WHAT THE EXERCISE ASKS:
Will you write out the data exactly, excluding every picture?

DATASET EXTRACT:
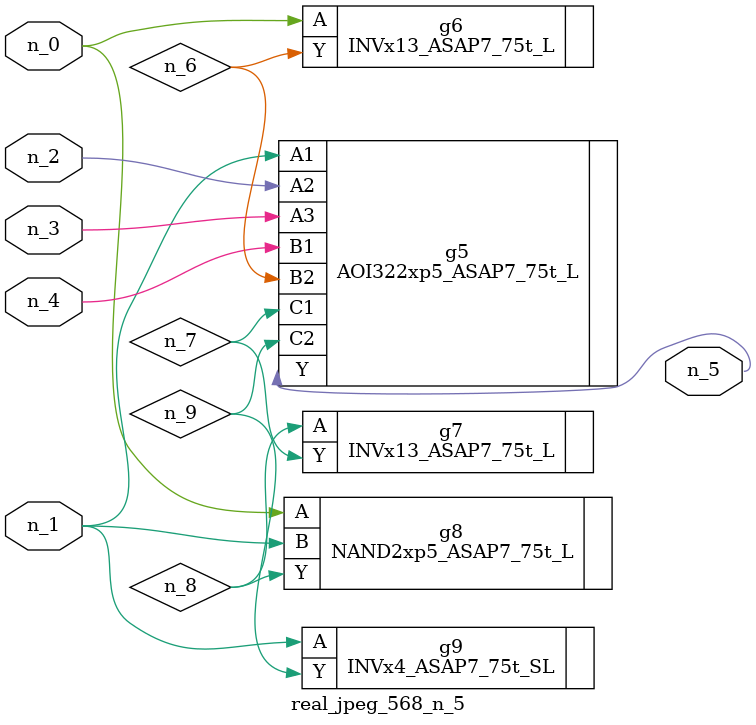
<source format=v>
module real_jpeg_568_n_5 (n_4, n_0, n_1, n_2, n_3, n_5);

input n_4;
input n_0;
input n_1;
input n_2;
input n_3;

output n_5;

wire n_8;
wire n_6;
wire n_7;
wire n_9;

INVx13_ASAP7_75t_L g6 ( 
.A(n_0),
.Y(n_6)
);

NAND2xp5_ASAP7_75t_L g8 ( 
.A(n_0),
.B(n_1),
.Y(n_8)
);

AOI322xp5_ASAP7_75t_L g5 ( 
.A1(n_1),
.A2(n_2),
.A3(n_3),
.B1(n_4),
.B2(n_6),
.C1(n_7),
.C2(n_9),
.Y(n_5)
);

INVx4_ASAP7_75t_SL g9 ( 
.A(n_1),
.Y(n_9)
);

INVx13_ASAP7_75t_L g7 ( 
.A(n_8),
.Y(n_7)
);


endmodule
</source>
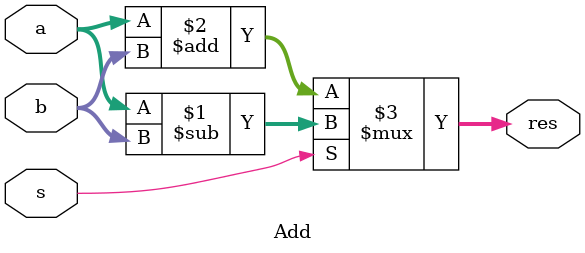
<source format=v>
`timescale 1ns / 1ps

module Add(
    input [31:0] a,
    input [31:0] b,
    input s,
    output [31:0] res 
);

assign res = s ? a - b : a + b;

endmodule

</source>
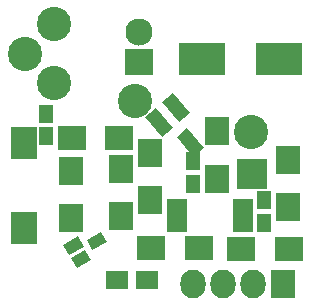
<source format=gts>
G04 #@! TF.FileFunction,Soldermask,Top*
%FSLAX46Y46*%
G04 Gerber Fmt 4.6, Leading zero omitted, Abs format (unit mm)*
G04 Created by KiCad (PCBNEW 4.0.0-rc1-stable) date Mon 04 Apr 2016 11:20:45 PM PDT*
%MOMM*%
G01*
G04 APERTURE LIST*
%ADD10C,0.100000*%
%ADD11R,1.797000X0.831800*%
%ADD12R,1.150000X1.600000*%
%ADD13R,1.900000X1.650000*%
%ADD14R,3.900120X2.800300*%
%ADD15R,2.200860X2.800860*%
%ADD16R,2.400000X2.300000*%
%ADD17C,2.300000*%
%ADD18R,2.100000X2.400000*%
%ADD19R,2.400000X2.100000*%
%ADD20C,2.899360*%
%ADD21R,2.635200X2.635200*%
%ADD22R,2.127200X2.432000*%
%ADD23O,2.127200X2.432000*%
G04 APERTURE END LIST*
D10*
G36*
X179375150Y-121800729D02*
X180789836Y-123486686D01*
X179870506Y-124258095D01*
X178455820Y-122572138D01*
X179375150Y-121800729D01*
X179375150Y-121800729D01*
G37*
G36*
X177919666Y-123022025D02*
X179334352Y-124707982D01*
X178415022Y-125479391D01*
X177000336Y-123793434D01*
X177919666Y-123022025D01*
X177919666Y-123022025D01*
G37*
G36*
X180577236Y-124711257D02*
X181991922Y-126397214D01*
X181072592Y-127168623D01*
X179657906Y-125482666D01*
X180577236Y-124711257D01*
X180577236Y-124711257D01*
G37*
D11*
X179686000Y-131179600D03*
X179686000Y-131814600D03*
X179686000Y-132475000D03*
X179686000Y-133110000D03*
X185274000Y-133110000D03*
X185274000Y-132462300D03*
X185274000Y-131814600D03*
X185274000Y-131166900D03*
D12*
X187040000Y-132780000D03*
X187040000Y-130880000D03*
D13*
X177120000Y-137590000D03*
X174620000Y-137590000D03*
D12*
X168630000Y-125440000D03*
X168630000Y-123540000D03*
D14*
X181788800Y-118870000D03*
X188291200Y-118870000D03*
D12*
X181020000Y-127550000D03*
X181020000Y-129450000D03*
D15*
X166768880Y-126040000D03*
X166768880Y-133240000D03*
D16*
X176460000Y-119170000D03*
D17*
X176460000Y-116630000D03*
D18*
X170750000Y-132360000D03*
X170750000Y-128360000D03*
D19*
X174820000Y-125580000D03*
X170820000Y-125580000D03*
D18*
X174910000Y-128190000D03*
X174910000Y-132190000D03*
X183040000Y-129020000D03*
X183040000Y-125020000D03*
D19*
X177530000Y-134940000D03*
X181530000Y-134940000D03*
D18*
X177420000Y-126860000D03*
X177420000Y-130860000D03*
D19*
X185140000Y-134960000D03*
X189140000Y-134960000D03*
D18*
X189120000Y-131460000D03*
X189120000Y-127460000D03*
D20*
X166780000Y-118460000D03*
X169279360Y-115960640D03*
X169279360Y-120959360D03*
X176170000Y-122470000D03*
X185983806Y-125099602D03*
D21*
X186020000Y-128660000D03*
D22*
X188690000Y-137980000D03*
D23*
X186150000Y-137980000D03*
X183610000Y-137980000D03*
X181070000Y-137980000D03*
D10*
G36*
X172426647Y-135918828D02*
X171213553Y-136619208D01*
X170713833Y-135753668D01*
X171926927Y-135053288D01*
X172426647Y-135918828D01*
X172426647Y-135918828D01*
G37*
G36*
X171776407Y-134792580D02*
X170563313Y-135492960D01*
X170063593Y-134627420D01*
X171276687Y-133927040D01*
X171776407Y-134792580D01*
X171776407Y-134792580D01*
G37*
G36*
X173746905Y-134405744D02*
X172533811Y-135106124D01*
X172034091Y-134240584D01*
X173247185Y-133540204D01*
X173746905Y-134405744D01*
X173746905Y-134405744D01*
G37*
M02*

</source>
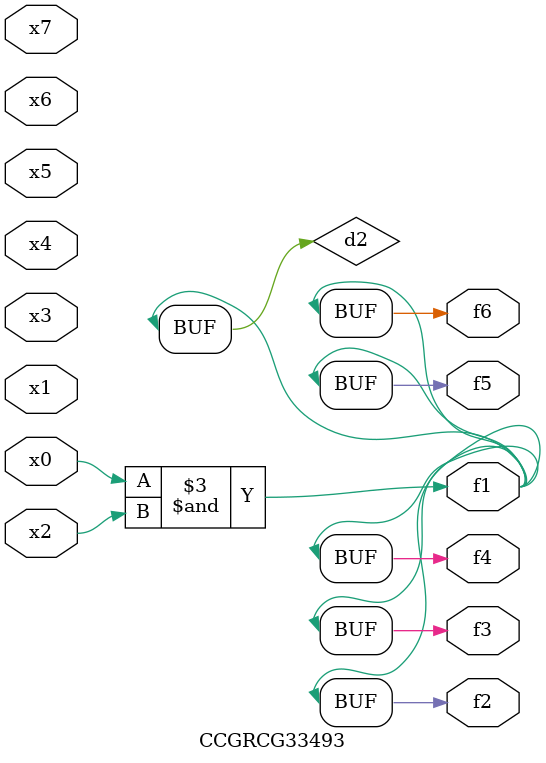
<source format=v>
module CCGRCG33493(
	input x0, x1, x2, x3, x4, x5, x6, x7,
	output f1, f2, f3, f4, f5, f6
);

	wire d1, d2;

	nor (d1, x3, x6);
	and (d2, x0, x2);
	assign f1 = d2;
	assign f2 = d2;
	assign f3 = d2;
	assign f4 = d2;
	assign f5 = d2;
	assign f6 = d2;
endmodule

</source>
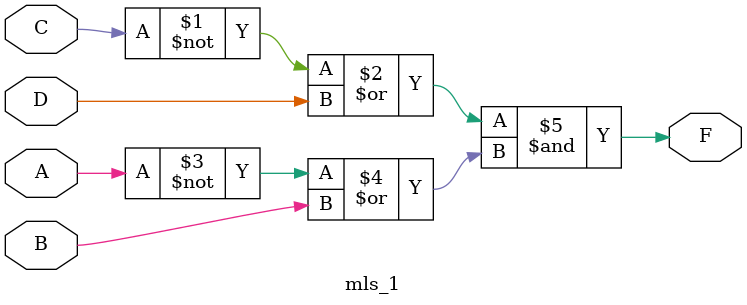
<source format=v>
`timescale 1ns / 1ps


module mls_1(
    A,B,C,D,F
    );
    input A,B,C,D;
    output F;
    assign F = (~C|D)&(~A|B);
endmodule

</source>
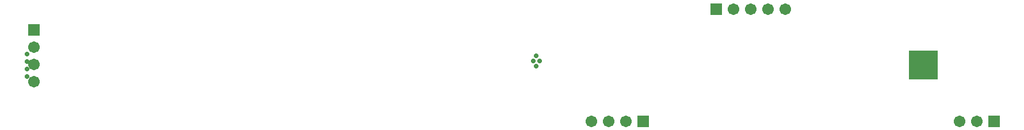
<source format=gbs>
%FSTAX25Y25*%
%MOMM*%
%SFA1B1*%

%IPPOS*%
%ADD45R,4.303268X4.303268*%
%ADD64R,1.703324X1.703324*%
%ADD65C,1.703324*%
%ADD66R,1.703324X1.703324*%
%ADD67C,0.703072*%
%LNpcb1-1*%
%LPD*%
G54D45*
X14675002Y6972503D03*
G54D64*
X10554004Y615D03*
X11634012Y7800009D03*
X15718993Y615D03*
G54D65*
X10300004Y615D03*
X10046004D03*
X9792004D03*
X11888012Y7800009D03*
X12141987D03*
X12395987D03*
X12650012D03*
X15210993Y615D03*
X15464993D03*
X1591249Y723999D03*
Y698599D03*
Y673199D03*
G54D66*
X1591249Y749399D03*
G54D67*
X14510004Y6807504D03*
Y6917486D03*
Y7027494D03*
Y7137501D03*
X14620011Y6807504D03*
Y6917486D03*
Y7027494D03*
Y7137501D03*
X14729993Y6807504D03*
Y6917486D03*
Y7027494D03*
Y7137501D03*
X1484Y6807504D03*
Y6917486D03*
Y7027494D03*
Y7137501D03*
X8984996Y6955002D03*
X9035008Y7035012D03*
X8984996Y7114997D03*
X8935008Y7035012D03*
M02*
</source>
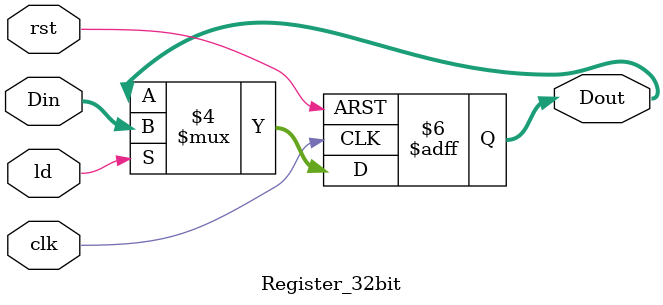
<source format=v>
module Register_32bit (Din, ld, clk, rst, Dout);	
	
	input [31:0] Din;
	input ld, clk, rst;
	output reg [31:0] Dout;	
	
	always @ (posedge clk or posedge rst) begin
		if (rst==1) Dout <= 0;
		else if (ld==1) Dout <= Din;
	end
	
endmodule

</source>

FINAL ANSWER:
<source format=v>
module real_jpeg_568_n_5 (n_4, n_0, n_1, n_2, n_3, n_5);

input n_4;
input n_0;
input n_1;
input n_2;
input n_3;

output n_5;

wire n_8;
wire n_6;
wire n_7;
wire n_9;

INVx13_ASAP7_75t_L g6 ( 
.A(n_0),
.Y(n_6)
);

NAND2xp5_ASAP7_75t_L g8 ( 
.A(n_0),
.B(n_1),
.Y(n_8)
);

AOI322xp5_ASAP7_75t_L g5 ( 
.A1(n_1),
.A2(n_2),
.A3(n_3),
.B1(n_4),
.B2(n_6),
.C1(n_7),
.C2(n_9),
.Y(n_5)
);

INVx4_ASAP7_75t_SL g9 ( 
.A(n_1),
.Y(n_9)
);

INVx13_ASAP7_75t_L g7 ( 
.A(n_8),
.Y(n_7)
);


endmodule
</source>
<source format=v>
`timescale 1ns / 1ps

module Add(
    input [31:0] a,
    input [31:0] b,
    input s,
    output [31:0] res 
);

assign res = s ? a - b : a + b;

endmodule

</source>
<source format=gts>
G04 #@! TF.FileFunction,Soldermask,Top*
%FSLAX46Y46*%
G04 Gerber Fmt 4.6, Leading zero omitted, Abs format (unit mm)*
G04 Created by KiCad (PCBNEW 4.0.0-rc1-stable) date Mon 04 Apr 2016 11:20:45 PM PDT*
%MOMM*%
G01*
G04 APERTURE LIST*
%ADD10C,0.100000*%
%ADD11R,1.797000X0.831800*%
%ADD12R,1.150000X1.600000*%
%ADD13R,1.900000X1.650000*%
%ADD14R,3.900120X2.800300*%
%ADD15R,2.200860X2.800860*%
%ADD16R,2.400000X2.300000*%
%ADD17C,2.300000*%
%ADD18R,2.100000X2.400000*%
%ADD19R,2.400000X2.100000*%
%ADD20C,2.899360*%
%ADD21R,2.635200X2.635200*%
%ADD22R,2.127200X2.432000*%
%ADD23O,2.127200X2.432000*%
G04 APERTURE END LIST*
D10*
G36*
X179375150Y-121800729D02*
X180789836Y-123486686D01*
X179870506Y-124258095D01*
X178455820Y-122572138D01*
X179375150Y-121800729D01*
X179375150Y-121800729D01*
G37*
G36*
X177919666Y-123022025D02*
X179334352Y-124707982D01*
X178415022Y-125479391D01*
X177000336Y-123793434D01*
X177919666Y-123022025D01*
X177919666Y-123022025D01*
G37*
G36*
X180577236Y-124711257D02*
X181991922Y-126397214D01*
X181072592Y-127168623D01*
X179657906Y-125482666D01*
X180577236Y-124711257D01*
X180577236Y-124711257D01*
G37*
D11*
X179686000Y-131179600D03*
X179686000Y-131814600D03*
X179686000Y-132475000D03*
X179686000Y-133110000D03*
X185274000Y-133110000D03*
X185274000Y-132462300D03*
X185274000Y-131814600D03*
X185274000Y-131166900D03*
D12*
X187040000Y-132780000D03*
X187040000Y-130880000D03*
D13*
X177120000Y-137590000D03*
X174620000Y-137590000D03*
D12*
X168630000Y-125440000D03*
X168630000Y-123540000D03*
D14*
X181788800Y-118870000D03*
X188291200Y-118870000D03*
D12*
X181020000Y-127550000D03*
X181020000Y-129450000D03*
D15*
X166768880Y-126040000D03*
X166768880Y-133240000D03*
D16*
X176460000Y-119170000D03*
D17*
X176460000Y-116630000D03*
D18*
X170750000Y-132360000D03*
X170750000Y-128360000D03*
D19*
X174820000Y-125580000D03*
X170820000Y-125580000D03*
D18*
X174910000Y-128190000D03*
X174910000Y-132190000D03*
X183040000Y-129020000D03*
X183040000Y-125020000D03*
D19*
X177530000Y-134940000D03*
X181530000Y-134940000D03*
D18*
X177420000Y-126860000D03*
X177420000Y-130860000D03*
D19*
X185140000Y-134960000D03*
X189140000Y-134960000D03*
D18*
X189120000Y-131460000D03*
X189120000Y-127460000D03*
D20*
X166780000Y-118460000D03*
X169279360Y-115960640D03*
X169279360Y-120959360D03*
X176170000Y-122470000D03*
X185983806Y-125099602D03*
D21*
X186020000Y-128660000D03*
D22*
X188690000Y-137980000D03*
D23*
X186150000Y-137980000D03*
X183610000Y-137980000D03*
X181070000Y-137980000D03*
D10*
G36*
X172426647Y-135918828D02*
X171213553Y-136619208D01*
X170713833Y-135753668D01*
X171926927Y-135053288D01*
X172426647Y-135918828D01*
X172426647Y-135918828D01*
G37*
G36*
X171776407Y-134792580D02*
X170563313Y-135492960D01*
X170063593Y-134627420D01*
X171276687Y-133927040D01*
X171776407Y-134792580D01*
X171776407Y-134792580D01*
G37*
G36*
X173746905Y-134405744D02*
X172533811Y-135106124D01*
X172034091Y-134240584D01*
X173247185Y-133540204D01*
X173746905Y-134405744D01*
X173746905Y-134405744D01*
G37*
M02*

</source>
<source format=v>
module CCGRCG33493(
	input x0, x1, x2, x3, x4, x5, x6, x7,
	output f1, f2, f3, f4, f5, f6
);

	wire d1, d2;

	nor (d1, x3, x6);
	and (d2, x0, x2);
	assign f1 = d2;
	assign f2 = d2;
	assign f3 = d2;
	assign f4 = d2;
	assign f5 = d2;
	assign f6 = d2;
endmodule

</source>
<source format=v>
`timescale 1ns / 1ps


module mls_1(
    A,B,C,D,F
    );
    input A,B,C,D;
    output F;
    assign F = (~C|D)&(~A|B);
endmodule

</source>
<source format=gbs>
%FSTAX25Y25*%
%MOMM*%
%SFA1B1*%

%IPPOS*%
%ADD45R,4.303268X4.303268*%
%ADD64R,1.703324X1.703324*%
%ADD65C,1.703324*%
%ADD66R,1.703324X1.703324*%
%ADD67C,0.703072*%
%LNpcb1-1*%
%LPD*%
G54D45*
X14675002Y6972503D03*
G54D64*
X10554004Y615D03*
X11634012Y7800009D03*
X15718993Y615D03*
G54D65*
X10300004Y615D03*
X10046004D03*
X9792004D03*
X11888012Y7800009D03*
X12141987D03*
X12395987D03*
X12650012D03*
X15210993Y615D03*
X15464993D03*
X1591249Y723999D03*
Y698599D03*
Y673199D03*
G54D66*
X1591249Y749399D03*
G54D67*
X14510004Y6807504D03*
Y6917486D03*
Y7027494D03*
Y7137501D03*
X14620011Y6807504D03*
Y6917486D03*
Y7027494D03*
Y7137501D03*
X14729993Y6807504D03*
Y6917486D03*
Y7027494D03*
Y7137501D03*
X1484Y6807504D03*
Y6917486D03*
Y7027494D03*
Y7137501D03*
X8984996Y6955002D03*
X9035008Y7035012D03*
X8984996Y7114997D03*
X8935008Y7035012D03*
M02*
</source>
<source format=v>
module Register_32bit (Din, ld, clk, rst, Dout);	
	
	input [31:0] Din;
	input ld, clk, rst;
	output reg [31:0] Dout;	
	
	always @ (posedge clk or posedge rst) begin
		if (rst==1) Dout <= 0;
		else if (ld==1) Dout <= Din;
	end
	
endmodule

</source>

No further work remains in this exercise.